The source of savings is easy to explain: A day in hospital is expensive, about $360 in Saskatchewan; for the same money, a patient can get more than six hours of nursing. (Providing one hour of nursing costs about $65, an hour of help by a homecare aide $49, an hour of homemaking $25.)
For individuals, however, there were some troubling revelations in the Saskatchewan agency's research. Notably, 60 per cent of patients who were deemed to require homecare did not receive any.
Further, much of the cost saved was shifted to patients and, more specifically, their unpaid caregivers. Researchers estimated the value of caregiver time at $564 and out-of-pocket expenses at $94.
Research to date has focused on substitution of homecare for acute care. So has the attention of governments, who like homecare's potential for quick savings and the political mileage they can get out of stories of patients being treated in the community and happy to be so.
But Mr. Lewis says that in the long term, two other types of homecare clients seem to have tremendous potential to generate cost savings: those who might otherwise be in long-term residential care, and those whose use of health services can be reduced by low-intensity preventive homecare and social housing.
"I think institutional care is the real battleground of the future. If you blow an acute-care case and leave someone in hospital to convalesce, it's $800 down the drain. But if someone is in an institution who doesn't need to be, it's going to cost the system hundreds of thousands of dollars."
The third type of homecare, preventive, is the least studied and most taken for granted. It is also the area where, as demand grows, services are being dropped. Seniors who need help with activities of daily living are the ones being shunted aside, and academics warn that such an approach is foolhardy in the long run.
"Because bed substitution is seen as generating big cost savings, prevention and maintenance in the community has gotten short shrift," said Susan Wagner, a professor of nursing at the University of Saskatchewan and a member of the board of the Saskatoon Health District.
"Everybody is so focused on the acute side that care for the frail elderly and those with chronic disabilities has taken a big hit. We're going to pay heavily for that down the road," she said.
Mr. Lewis agrees. He says that seniors are being vilified for getting services that are portrayed as frills while there are perfectly sound public-policy reasons for spending health budgets on homemakers who clean, shop and provide attendant services such as bathing.
"Not giving Mrs. Smith a homemaker is not going to kill her, but [not having one] may prevent her from being in a situation where she falls and breaks a hip, or it may delay her admission to a nursing home by six months some five years down the road," Mr. Lewis said.
Put another way, you can provide a lot of homecare to a lot of people who, on the surface at least, don't desperately need it, and get it all back in the savings generated by a handful of cases. "As a health system, we should concentrate on saving big dollars over the long term rather than nickel-and-diming seniors," Mr.
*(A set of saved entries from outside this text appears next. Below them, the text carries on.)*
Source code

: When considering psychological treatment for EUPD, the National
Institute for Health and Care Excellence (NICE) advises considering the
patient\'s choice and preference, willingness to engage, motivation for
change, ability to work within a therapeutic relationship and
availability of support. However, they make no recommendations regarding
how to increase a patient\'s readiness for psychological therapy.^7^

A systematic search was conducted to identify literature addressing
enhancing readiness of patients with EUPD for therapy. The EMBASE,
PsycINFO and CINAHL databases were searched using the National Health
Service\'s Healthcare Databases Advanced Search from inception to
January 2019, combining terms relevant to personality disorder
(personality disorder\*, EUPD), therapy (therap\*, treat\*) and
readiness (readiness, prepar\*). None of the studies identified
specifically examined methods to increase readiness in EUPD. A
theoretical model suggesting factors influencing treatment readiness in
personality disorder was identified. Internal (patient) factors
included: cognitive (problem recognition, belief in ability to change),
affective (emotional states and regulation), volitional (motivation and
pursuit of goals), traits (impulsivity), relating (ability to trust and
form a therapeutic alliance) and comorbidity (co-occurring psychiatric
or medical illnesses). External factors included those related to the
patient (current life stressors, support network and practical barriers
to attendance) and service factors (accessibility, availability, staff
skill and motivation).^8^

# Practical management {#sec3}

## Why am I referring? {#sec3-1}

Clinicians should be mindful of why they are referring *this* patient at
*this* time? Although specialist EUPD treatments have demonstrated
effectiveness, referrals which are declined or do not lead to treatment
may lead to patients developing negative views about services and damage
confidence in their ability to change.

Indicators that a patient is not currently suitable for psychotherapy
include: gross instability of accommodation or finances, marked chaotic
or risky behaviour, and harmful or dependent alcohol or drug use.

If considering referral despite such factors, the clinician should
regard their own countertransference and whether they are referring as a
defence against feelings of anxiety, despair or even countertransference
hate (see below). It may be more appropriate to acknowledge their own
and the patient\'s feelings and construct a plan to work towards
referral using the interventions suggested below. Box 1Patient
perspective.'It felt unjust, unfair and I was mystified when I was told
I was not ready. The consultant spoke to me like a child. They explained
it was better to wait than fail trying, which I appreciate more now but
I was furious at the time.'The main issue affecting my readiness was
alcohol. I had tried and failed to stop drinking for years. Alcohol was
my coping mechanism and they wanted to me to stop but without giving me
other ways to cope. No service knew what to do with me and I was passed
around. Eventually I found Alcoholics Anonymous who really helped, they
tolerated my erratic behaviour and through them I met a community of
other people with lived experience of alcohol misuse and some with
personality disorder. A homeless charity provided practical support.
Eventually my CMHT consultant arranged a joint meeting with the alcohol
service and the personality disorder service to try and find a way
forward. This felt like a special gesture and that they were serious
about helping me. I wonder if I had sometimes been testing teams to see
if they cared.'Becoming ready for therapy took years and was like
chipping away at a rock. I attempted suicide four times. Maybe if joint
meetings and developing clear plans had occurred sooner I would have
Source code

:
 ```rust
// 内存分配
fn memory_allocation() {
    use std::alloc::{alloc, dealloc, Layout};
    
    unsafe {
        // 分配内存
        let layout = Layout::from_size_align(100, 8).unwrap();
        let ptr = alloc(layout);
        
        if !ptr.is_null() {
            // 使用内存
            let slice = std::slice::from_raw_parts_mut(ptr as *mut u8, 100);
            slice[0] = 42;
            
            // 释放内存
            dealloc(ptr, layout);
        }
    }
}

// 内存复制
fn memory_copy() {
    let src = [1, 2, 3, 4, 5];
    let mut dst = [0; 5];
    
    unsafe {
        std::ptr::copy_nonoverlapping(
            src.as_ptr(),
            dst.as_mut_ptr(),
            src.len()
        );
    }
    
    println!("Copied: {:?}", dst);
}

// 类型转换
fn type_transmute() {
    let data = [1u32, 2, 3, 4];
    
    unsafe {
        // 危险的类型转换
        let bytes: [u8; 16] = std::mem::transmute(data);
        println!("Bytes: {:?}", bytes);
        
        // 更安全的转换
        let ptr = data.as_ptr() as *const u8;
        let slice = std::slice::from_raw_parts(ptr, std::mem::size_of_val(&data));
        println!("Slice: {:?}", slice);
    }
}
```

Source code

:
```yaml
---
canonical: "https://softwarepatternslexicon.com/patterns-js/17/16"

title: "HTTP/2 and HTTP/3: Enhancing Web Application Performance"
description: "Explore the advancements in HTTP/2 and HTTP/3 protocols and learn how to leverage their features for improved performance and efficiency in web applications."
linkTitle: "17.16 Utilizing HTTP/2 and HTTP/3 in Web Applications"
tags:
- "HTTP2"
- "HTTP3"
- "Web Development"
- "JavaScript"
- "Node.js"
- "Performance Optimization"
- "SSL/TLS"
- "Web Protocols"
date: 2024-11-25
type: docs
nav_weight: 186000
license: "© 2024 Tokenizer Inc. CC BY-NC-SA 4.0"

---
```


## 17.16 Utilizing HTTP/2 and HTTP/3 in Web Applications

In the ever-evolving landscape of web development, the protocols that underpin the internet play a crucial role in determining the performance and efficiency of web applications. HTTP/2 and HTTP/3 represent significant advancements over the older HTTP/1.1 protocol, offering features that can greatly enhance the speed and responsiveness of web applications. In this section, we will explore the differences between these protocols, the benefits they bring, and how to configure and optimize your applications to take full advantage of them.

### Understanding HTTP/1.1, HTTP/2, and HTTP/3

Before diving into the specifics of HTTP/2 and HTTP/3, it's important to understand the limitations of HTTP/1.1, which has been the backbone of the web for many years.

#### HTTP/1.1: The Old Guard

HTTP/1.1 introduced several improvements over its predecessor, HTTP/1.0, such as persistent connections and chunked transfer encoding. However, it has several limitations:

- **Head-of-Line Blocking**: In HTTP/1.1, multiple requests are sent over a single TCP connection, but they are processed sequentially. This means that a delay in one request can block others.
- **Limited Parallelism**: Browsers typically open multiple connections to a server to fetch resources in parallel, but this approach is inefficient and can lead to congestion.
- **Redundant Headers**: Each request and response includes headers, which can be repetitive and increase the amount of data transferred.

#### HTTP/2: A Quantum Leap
Lewis said.
And the way to find out how best to save those big dollars, he said, is by investing in research.
"One of the big scandals in this country is how we got so far into medicare with so little knowledge. We're willing to spend $80-billion a year on the system but reluctant to spend a few million to research whether the money is well spent," Mr. Lewis said, shaking his head.
"If we want to know if a homecare system is a good investment, we have to do the intelligence work. If we don't, we'll pay for the lack of foresight -- just as we're doing in the acute-care sector today."